Hid
Hid

Reputation: 613

Code only works within a DispatchQueue.main.async block, why?

I wrote this code to select all the text when a user begins editing a UITextField:

@IBAction func onEditingBegin(_ sender: Any) {
    print("editing began")
    let textfield = sender as! UITextField
    textfield.selectAll(nil)
}

But it wouldn't work until I enclosed the textfield.selectAll(nil) line in a DispatchQueue.main.async block:

DispatchQueue.main.async {
    textfield.selectAll(nil)
}

Why is that?

I also printed out the name of the thread in onEditingBegin() and this was the result:

<NSThread: 0x60800006c880>{number = 1, name = main}

So it seems that it is already being fired on the main thread, but the code is still not working unless textfield.selectAll() is called inside of the DispatchQueue.main.async block.

Upvotes: 2

Views: 1089

Answers (1)

matt
matt

Reputation: 535306

The real effect of your call to DispatchQueue.main.async is to add a tiny, tiny delay. This delay, in particular, is exactly long enough to allow the current runloop to finish and the next runloop to start. The action that has caused an event to be sent to you, calling onEditingBegin, is thus permitted to complete. The text field now is editing, and so we are ready for the next step, namely to select its contents.

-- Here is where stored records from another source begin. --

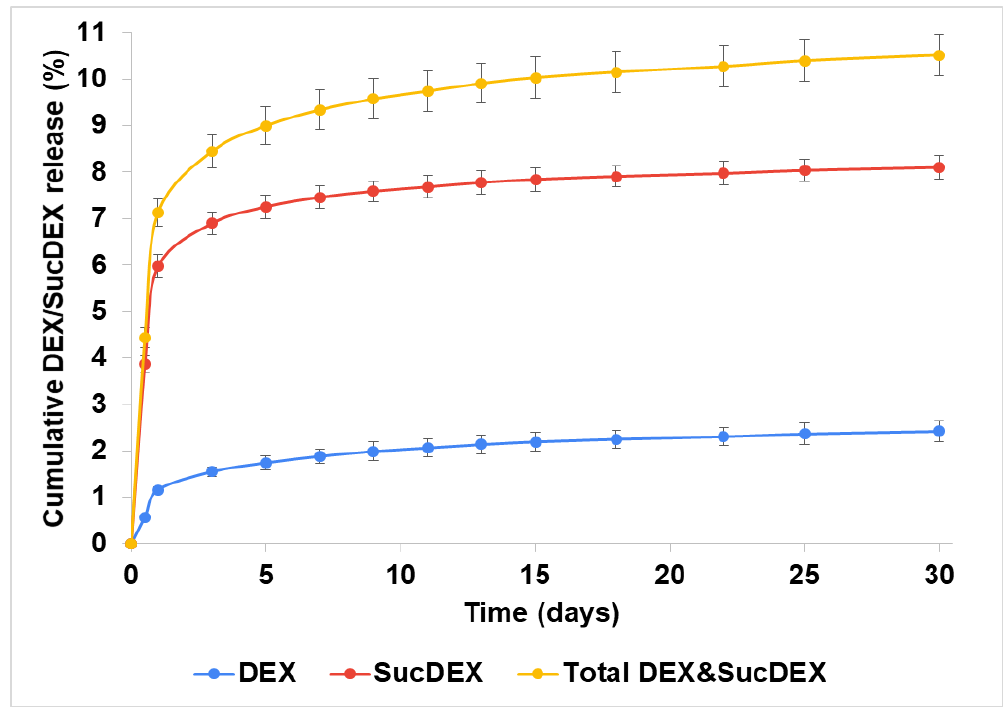
Figure 5. Release of DEX and SucDEX from the SucCS-DEX-10 particles; n = 3, error bars represent one standard deviation.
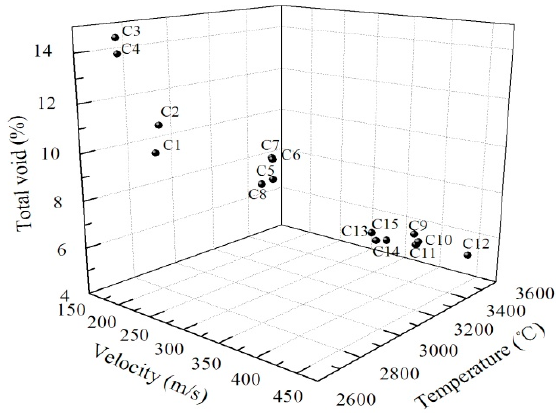
Figure 2. The relationship between the temperature and velocity of flying particles and the total voids of the coatings.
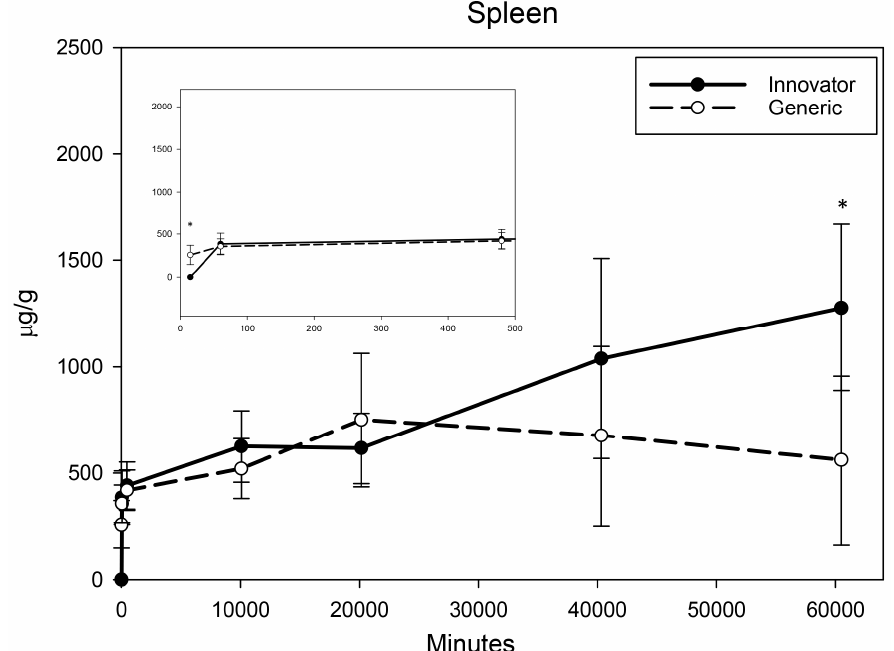
Figure 8. Spleen mean iron concentrations over time. Endogenous (control) iron concentration was subtracted from both the innovator (solid) and the generic (dashed). Negative results are not graphed. Time points = 15 min, 60 min (1 h), 480 min (8 h), 10,080 min (1 week), 20,160 min (2 weeks), 40,320 min (4 weeks), 60,480 min (6 weeks). Inset shows the first three time points (15 min, 1 h, 8 h). Values are shown as mean + SD; n = 6 per group per time point; * p < 0.05.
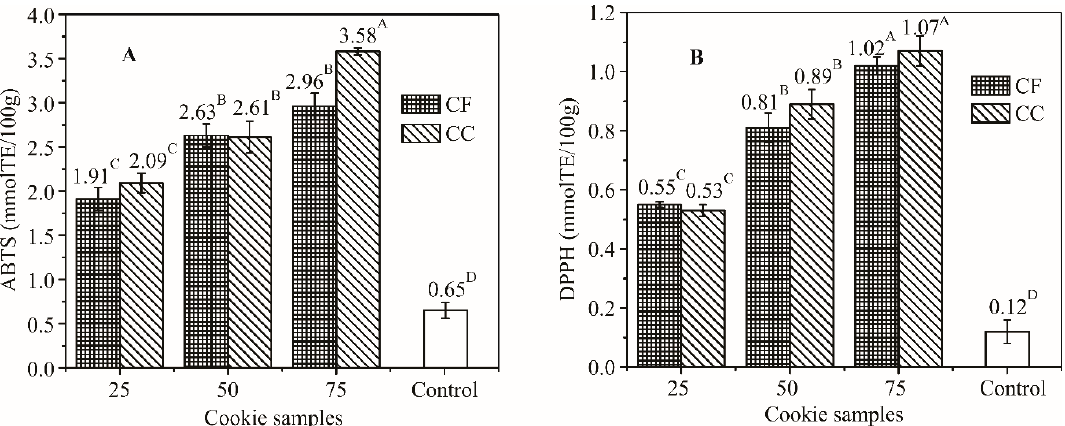
Figure 2. Increase of antioxidant (AO) activity of cookies determined by the ABTS ( A ) and DPPH ( B ) test in relation to the percentage of wheat flour substituted with coarse and fine APF (different superscripts indicate significant differences of means, according to Tukey’s HSD test ( p < 0.05)).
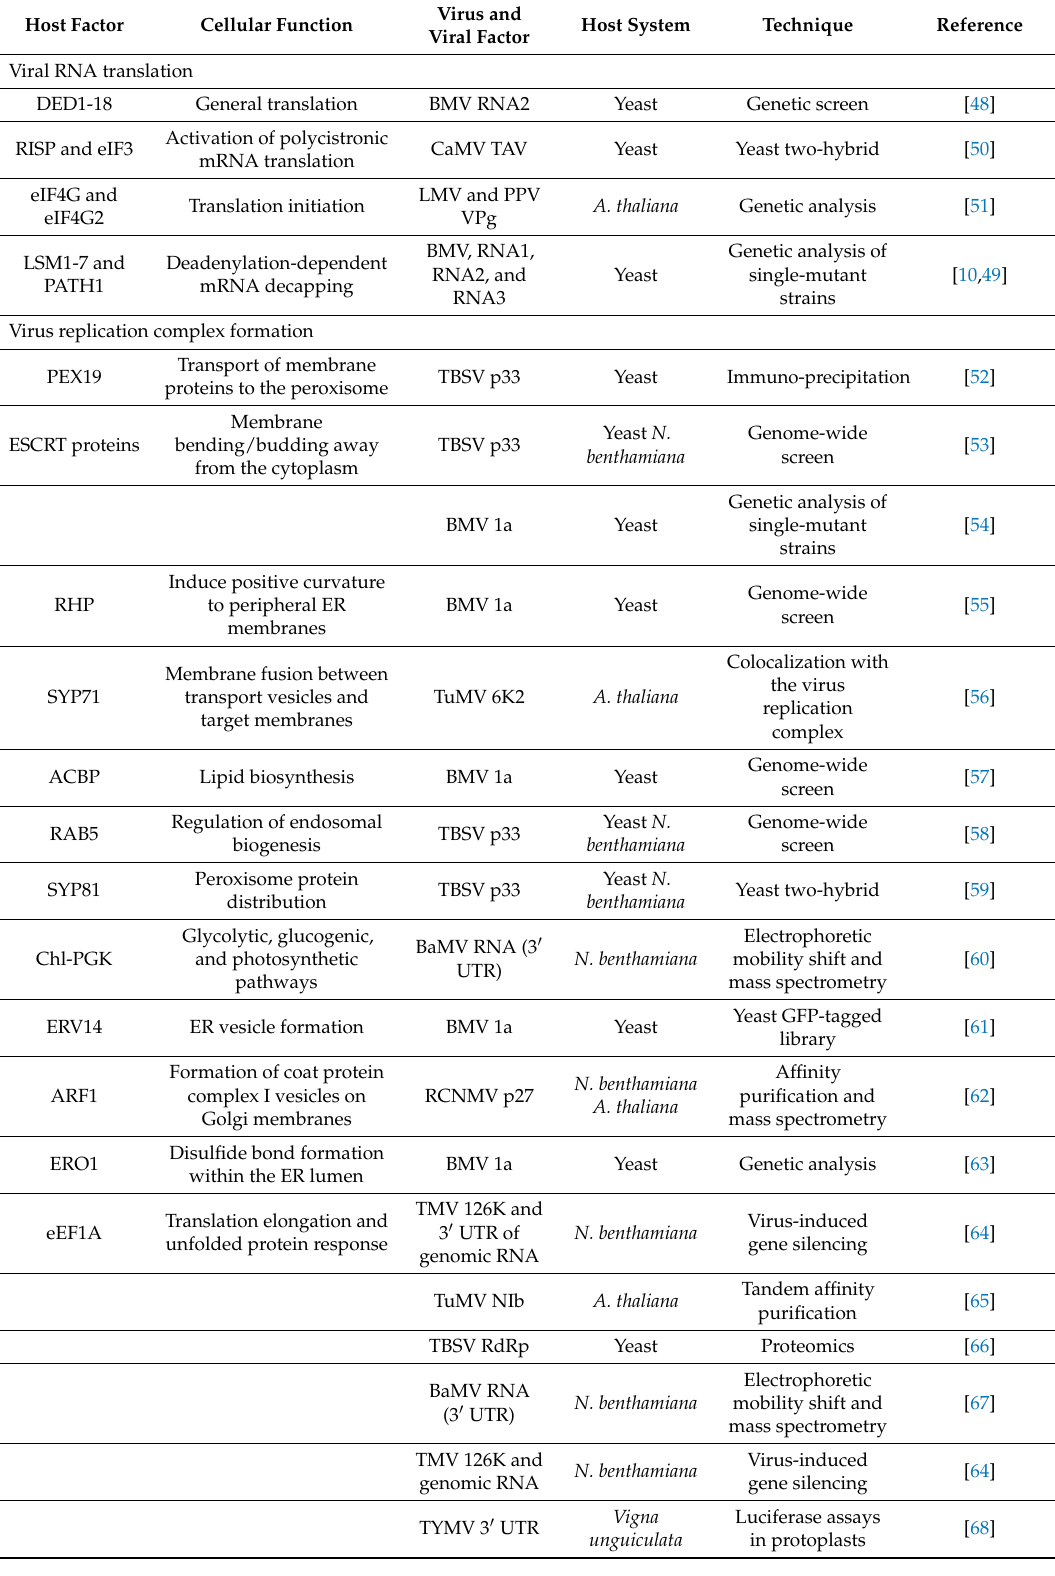
Table 1. Representative nonessential host factors that condition susceptibility to plant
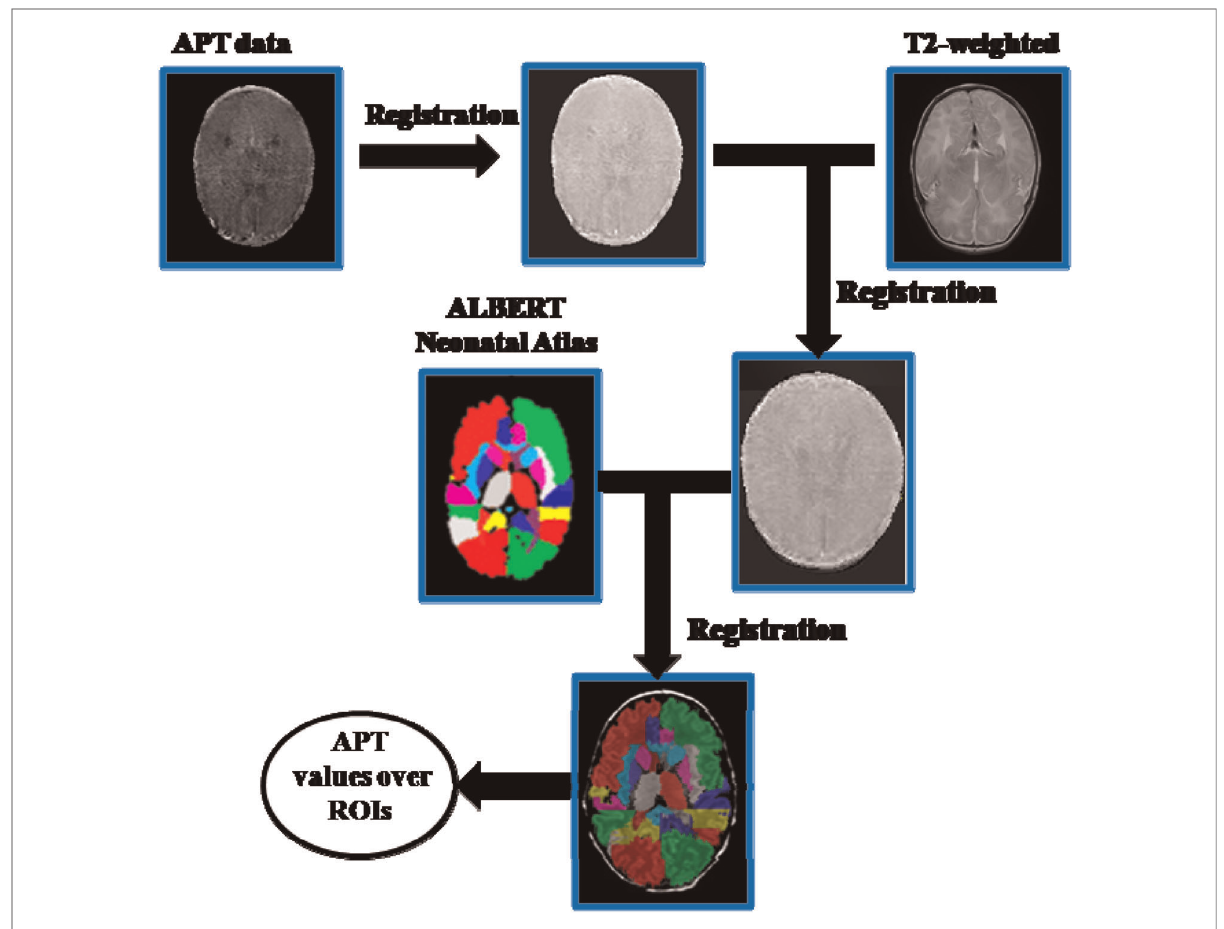
FIGURE 1 Flowchart of the APT data processing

The trick you've discovered is actually something that is surprisingly often needed in iOS programming. Cocoa is a complicated framework, and manipulations of the interface sometimes can stumble over one another's feet, as here — while the user is starting to edit in the text field, you are trying to select the text field's text. Sometimes we just need the runloop to come around one more time in order to permit the interface to "settle down" before proceeding to the next step.